March 8, 2023
Accomplishments of scientific research in diabetes are recognized from two aspects. First, a variety of commercial drugs are available to meet the broad needs of patients and some of them are quite effective and affordable for people with low income, such as metformin. Secondly, all the drugs for the treatment of either type 2 or type I diabetes are linked to one or more categories of known mechanisms disclosed in the public domain. For some drugs, either new or old, more pathological contributors may be included for their therapeutic functions but little novel revelation is defined by their biochemical natures.
Like many other fields, there are quite a few missing pieces in the whole pattern of drug R&D for diabetes. One of them stems from misinterpretations of drug therapeutic mechanisms, and this undesirable shortcoming has become a stumbling block against in-depth advancement for a long time. From the point of glycogenolysis or gluconeogenesis or both, for instance, many opportunities exist to pick up drug candidates of small molecules, either repurposed commercial or investigational ones, for type 1 diabetes. Still, the accessibility appears to be mostly unseen to date. Here metformin is chosen as an illustrative example.
Metformin for type 2 diabetes is a typical compound that plays an ideal role in glucose homeostasis by properly coordinating the gluconeogenesis pathway. Carrying partial functions of five sulfatide molecules, it delicately acts to neutralize three groups of well-known biomolecules:
• Six free amino acids, such as proline, valine, and Argine. Note that elevated proline levels
are also associated with obesity in addition to type 2 diabetes.
• Three glycerol-related molecules, such as glycerol monolactate. Few commercial drugs
directly interact with glycerol.
• One of the three keto bodies and two alpha-ketoacids.
A new phenomenon that metformin consumes fucose and deoxyribose deserves further exploration. At present, four other commercial drugs for type 2 diabetes on the market are family members of metformin.
In the human body, metformin actually takes action on many other types of biomolecules, meaning that it is a multifunctional molecule, as a modest antiviral and a neuroprotectant, for example.
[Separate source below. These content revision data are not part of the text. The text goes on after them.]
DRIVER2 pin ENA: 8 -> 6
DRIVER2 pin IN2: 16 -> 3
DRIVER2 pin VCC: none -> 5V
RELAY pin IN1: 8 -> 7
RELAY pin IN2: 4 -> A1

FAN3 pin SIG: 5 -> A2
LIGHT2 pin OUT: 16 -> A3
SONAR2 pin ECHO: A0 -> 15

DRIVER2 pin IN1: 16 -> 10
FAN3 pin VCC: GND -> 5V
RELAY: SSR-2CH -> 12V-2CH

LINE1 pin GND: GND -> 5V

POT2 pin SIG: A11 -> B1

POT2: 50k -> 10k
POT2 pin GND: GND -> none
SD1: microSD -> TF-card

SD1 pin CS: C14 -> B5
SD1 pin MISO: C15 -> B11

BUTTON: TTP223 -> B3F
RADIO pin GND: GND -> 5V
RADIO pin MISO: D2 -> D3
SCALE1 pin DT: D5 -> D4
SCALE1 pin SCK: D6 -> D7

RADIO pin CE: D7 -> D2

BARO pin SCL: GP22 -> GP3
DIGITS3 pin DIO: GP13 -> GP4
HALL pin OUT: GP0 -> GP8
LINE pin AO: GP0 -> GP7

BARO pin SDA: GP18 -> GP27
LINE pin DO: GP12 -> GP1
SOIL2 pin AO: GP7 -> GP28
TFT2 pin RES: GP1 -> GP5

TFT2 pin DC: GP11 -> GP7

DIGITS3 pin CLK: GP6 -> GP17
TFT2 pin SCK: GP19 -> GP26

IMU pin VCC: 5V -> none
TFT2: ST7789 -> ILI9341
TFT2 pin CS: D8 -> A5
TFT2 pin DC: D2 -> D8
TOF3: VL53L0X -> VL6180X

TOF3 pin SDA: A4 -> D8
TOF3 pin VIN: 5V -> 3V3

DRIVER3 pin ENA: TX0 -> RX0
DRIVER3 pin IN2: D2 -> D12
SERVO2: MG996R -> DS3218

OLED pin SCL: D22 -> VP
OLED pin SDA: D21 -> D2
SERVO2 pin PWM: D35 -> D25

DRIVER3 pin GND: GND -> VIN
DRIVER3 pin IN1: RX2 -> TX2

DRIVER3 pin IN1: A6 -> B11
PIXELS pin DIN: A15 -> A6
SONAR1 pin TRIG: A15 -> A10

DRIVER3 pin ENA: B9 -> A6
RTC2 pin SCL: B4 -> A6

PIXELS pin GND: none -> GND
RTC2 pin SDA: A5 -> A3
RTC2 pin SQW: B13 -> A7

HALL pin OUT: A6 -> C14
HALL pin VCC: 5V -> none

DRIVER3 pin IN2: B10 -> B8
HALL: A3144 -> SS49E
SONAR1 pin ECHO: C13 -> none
Excluding the difference in solubilities, when the functional properties of a special sulfatide molecule are fully and solely represented by a small molecule, the drug candidate reveals its efficacies for the treatment of type 1 diabetes, such as verapamil. When the representation decreases by two-thirds, the functionality of a drug for type 1 diabetes weakens but the indication still remains, such as vildagliptin which adds additional functions of the other four sulfatides as a type-2-diabetes drug. Evidently, many opportunities are available to find optimized drug molecules to fill the blank. In addition, abundant small molecules are also available for competing with insulin drugs in this area.
Efficiently helping weight loss is a remarkable function of several drugs for diabetes. The therapeutic mechanism behind it is not mysteriously complicated at all because they are just family members of endogenous molecules that reduce food intake, especially, fat intake through various approaches.
In addition to sulfatides, numerous other endogenous molecules in the brain can be classified into the category that insulin belongs to. Is diabetes mellitus a neurodegenerative disease? Substantial R&D work is needed for the answer to this question.